How many lines in the material below contain the string "water"? Case counts. Give only the number.

Input rows:
□ □ □ □ □ □ □

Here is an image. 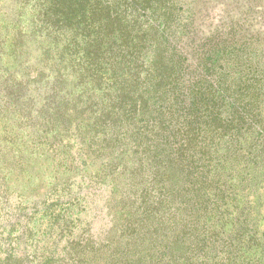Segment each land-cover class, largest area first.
I'll return each instance as SVG.
<instances>
[{"label": "rangeland", "instance_id": "obj_1", "mask_svg": "<svg viewBox=\"0 0 264 264\" xmlns=\"http://www.w3.org/2000/svg\"><path fill=\"white\" fill-rule=\"evenodd\" d=\"M152 1L126 28L102 22L99 0H0L13 264H78L83 228L116 247L131 205L200 220L198 264H264V0Z\"/></svg>", "mask_w": 264, "mask_h": 264}, {"label": "trees", "instance_id": "obj_2", "mask_svg": "<svg viewBox=\"0 0 264 264\" xmlns=\"http://www.w3.org/2000/svg\"><path fill=\"white\" fill-rule=\"evenodd\" d=\"M146 1L147 5L153 4L152 0ZM141 5L140 0H118L114 6H112L110 1L99 0L97 3V13L106 11L102 22L116 21L115 23H118L120 26L129 28L138 22ZM152 30L157 31V26L153 25ZM113 36H116V33L111 38ZM118 40L119 38L116 39V42ZM156 41L158 42V39L155 36L151 44L153 48L158 49ZM149 62L151 63L152 59H149ZM124 199H128V196ZM54 207L57 208V204ZM72 207H75V205H72ZM70 211H72V208ZM67 216H71V212H67L65 224L67 233H72V221H68ZM59 220L60 218L53 219V223H59ZM166 220L163 216L145 219L140 214V207L136 208L135 205L129 206L124 213L120 225L115 228L118 246L114 248H111V245L108 244L109 239L107 234L105 236H94V234H91L89 228H83L79 236L80 247L85 255V259L81 255L77 263L148 264L147 262H149L150 264H198L200 256L199 258L197 256L206 251L210 245H207L208 241L205 235H203L204 226L201 228L202 223L200 220L190 218L188 222L185 221L186 223L183 224V229L177 228L178 223L175 220L172 221L171 219L167 223ZM13 230L14 228L11 231L9 229L7 232L6 239H9L8 248H4L3 251L1 250L2 247H0V264H13V257H15V253L13 252L16 248L11 243ZM25 232H28V227H26L23 233ZM22 236L27 243L29 239L31 242L35 240L33 235L26 236L22 234ZM88 243L95 250L90 258L87 257V252H85L86 248L83 249V246ZM3 252L6 253L4 257L1 255ZM194 259H197V262H194Z\"/></svg>", "mask_w": 264, "mask_h": 264}]
</instances>
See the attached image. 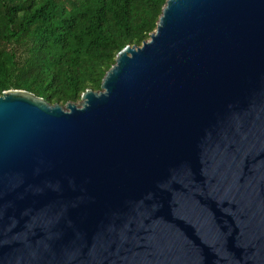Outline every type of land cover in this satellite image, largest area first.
<instances>
[{
	"label": "water",
	"instance_id": "obj_1",
	"mask_svg": "<svg viewBox=\"0 0 264 264\" xmlns=\"http://www.w3.org/2000/svg\"><path fill=\"white\" fill-rule=\"evenodd\" d=\"M71 101L0 94V264H264V0H166Z\"/></svg>",
	"mask_w": 264,
	"mask_h": 264
},
{
	"label": "trees",
	"instance_id": "obj_2",
	"mask_svg": "<svg viewBox=\"0 0 264 264\" xmlns=\"http://www.w3.org/2000/svg\"><path fill=\"white\" fill-rule=\"evenodd\" d=\"M166 0H0V94L22 89L63 106L100 90L126 45L156 28Z\"/></svg>",
	"mask_w": 264,
	"mask_h": 264
}]
</instances>
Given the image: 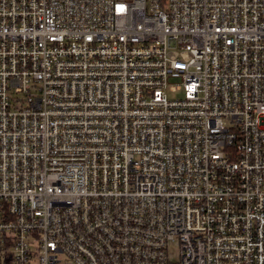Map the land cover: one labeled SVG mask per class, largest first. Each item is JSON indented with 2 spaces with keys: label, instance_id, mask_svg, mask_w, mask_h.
<instances>
[{
  "label": "built area",
  "instance_id": "obj_1",
  "mask_svg": "<svg viewBox=\"0 0 264 264\" xmlns=\"http://www.w3.org/2000/svg\"><path fill=\"white\" fill-rule=\"evenodd\" d=\"M0 264H264V0H0Z\"/></svg>",
  "mask_w": 264,
  "mask_h": 264
},
{
  "label": "rangeland",
  "instance_id": "obj_2",
  "mask_svg": "<svg viewBox=\"0 0 264 264\" xmlns=\"http://www.w3.org/2000/svg\"><path fill=\"white\" fill-rule=\"evenodd\" d=\"M171 96V95H170Z\"/></svg>",
  "mask_w": 264,
  "mask_h": 264
}]
</instances>
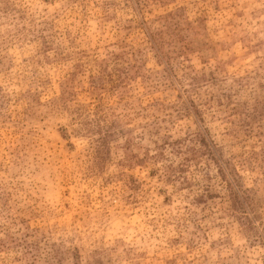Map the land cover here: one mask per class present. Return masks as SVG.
Wrapping results in <instances>:
<instances>
[{
  "label": "rangeland",
  "instance_id": "obj_1",
  "mask_svg": "<svg viewBox=\"0 0 264 264\" xmlns=\"http://www.w3.org/2000/svg\"><path fill=\"white\" fill-rule=\"evenodd\" d=\"M0 264H264V0H0Z\"/></svg>",
  "mask_w": 264,
  "mask_h": 264
},
{
  "label": "trees",
  "instance_id": "obj_2",
  "mask_svg": "<svg viewBox=\"0 0 264 264\" xmlns=\"http://www.w3.org/2000/svg\"><path fill=\"white\" fill-rule=\"evenodd\" d=\"M245 212H247V211H245Z\"/></svg>",
  "mask_w": 264,
  "mask_h": 264
}]
</instances>
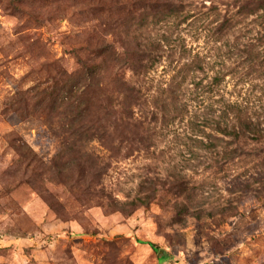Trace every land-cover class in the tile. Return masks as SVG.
I'll list each match as a JSON object with an SVG mask.
<instances>
[{"label":"rangeland","instance_id":"rangeland-1","mask_svg":"<svg viewBox=\"0 0 264 264\" xmlns=\"http://www.w3.org/2000/svg\"><path fill=\"white\" fill-rule=\"evenodd\" d=\"M0 264H264V0H0Z\"/></svg>","mask_w":264,"mask_h":264},{"label":"trees","instance_id":"trees-1","mask_svg":"<svg viewBox=\"0 0 264 264\" xmlns=\"http://www.w3.org/2000/svg\"><path fill=\"white\" fill-rule=\"evenodd\" d=\"M137 45H138V43H137ZM112 50V49H111ZM141 51V49H137V53H139ZM147 52V50H145V49H142V53H146ZM123 54H125V53H123ZM110 57H119V58H121L122 56H119V55H113L112 53L110 54ZM83 63V62H82ZM137 66H139V67H142V66H140V62H138V64H137ZM89 73V75H90V77H92L93 76V72H92V70L90 71V72H88ZM71 95H72V97L71 98H73L76 94L73 92V91H71ZM133 97H136V93L135 94H133ZM74 99L75 100H77L78 99V97H74ZM63 101V100H62ZM70 104H72V102H71V99H70ZM78 107H80V105L77 103L76 104V106H75V108H78ZM63 114V111H61L60 112V115H62ZM249 131L250 132H252L253 131V134L254 135H259L261 132L258 130V128H256L255 129V127H251V128H249ZM232 134H233V136L235 137V138H237L238 137V135H239V133L238 132H232ZM210 145V144H209ZM162 258H166V259H170V257H168L167 255H165L164 254V256H162Z\"/></svg>","mask_w":264,"mask_h":264}]
</instances>
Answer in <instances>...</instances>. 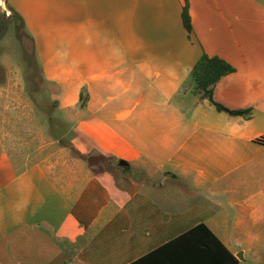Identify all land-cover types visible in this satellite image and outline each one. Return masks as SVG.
Masks as SVG:
<instances>
[{
    "label": "crops",
    "instance_id": "crops-1",
    "mask_svg": "<svg viewBox=\"0 0 264 264\" xmlns=\"http://www.w3.org/2000/svg\"><path fill=\"white\" fill-rule=\"evenodd\" d=\"M4 1L51 112L2 56L0 264H133L201 224L238 264H264V0H188L191 34L183 0ZM203 54L236 70L214 100L249 117L194 95ZM75 150L130 179L115 188Z\"/></svg>",
    "mask_w": 264,
    "mask_h": 264
},
{
    "label": "trees",
    "instance_id": "trees-1",
    "mask_svg": "<svg viewBox=\"0 0 264 264\" xmlns=\"http://www.w3.org/2000/svg\"><path fill=\"white\" fill-rule=\"evenodd\" d=\"M9 11L10 15L6 13L0 15V36L3 30L8 27L13 30L17 40L22 43L21 31H24L34 54V42L27 34L22 18L15 11L11 9ZM182 20L185 30L191 34L192 19L189 14L188 0H183ZM235 73L236 70L224 60L203 54L191 72L194 95L209 100L220 112L232 116L249 117L250 110L230 108L216 102L213 98L212 87ZM257 143L264 145V136L259 138ZM174 260H191L195 264H238L220 240L203 224L196 226L133 264H173Z\"/></svg>",
    "mask_w": 264,
    "mask_h": 264
},
{
    "label": "rangeland",
    "instance_id": "rangeland-1",
    "mask_svg": "<svg viewBox=\"0 0 264 264\" xmlns=\"http://www.w3.org/2000/svg\"><path fill=\"white\" fill-rule=\"evenodd\" d=\"M0 3V15H3L7 13L4 9L5 1L1 0ZM21 34L23 36L22 43L17 40L13 30L8 27L3 30V33L0 36V81H3V77L5 79V71L1 65V57L10 55L14 58L21 69L23 82H25L29 88L31 98H33L39 114L48 117L47 115L50 114L51 108L47 105V98L51 93V89H44L45 85H43L37 63L34 60L33 49L30 41L26 37L24 31H21ZM65 142L70 141L66 139ZM70 143L72 144V140ZM78 152L79 151L75 150V155L76 153L78 154ZM79 153L82 154L80 155L81 157L87 160L89 167L95 174L99 173L101 175H108L112 179L115 188H123V179H130V176L126 172L127 170L119 167L118 164L113 166V164H110V160L108 158L93 152ZM137 178L143 179L141 173L137 175Z\"/></svg>",
    "mask_w": 264,
    "mask_h": 264
},
{
    "label": "water",
    "instance_id": "water-1",
    "mask_svg": "<svg viewBox=\"0 0 264 264\" xmlns=\"http://www.w3.org/2000/svg\"><path fill=\"white\" fill-rule=\"evenodd\" d=\"M0 1H1V0H0ZM119 165H120L121 167H125V166H127V163L121 161V162L119 163Z\"/></svg>",
    "mask_w": 264,
    "mask_h": 264
},
{
    "label": "built area",
    "instance_id": "built-area-1",
    "mask_svg": "<svg viewBox=\"0 0 264 264\" xmlns=\"http://www.w3.org/2000/svg\"><path fill=\"white\" fill-rule=\"evenodd\" d=\"M0 5H1V3H0Z\"/></svg>",
    "mask_w": 264,
    "mask_h": 264
}]
</instances>
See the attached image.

□ □ □ □ □ □ □

Solution for this problem:
3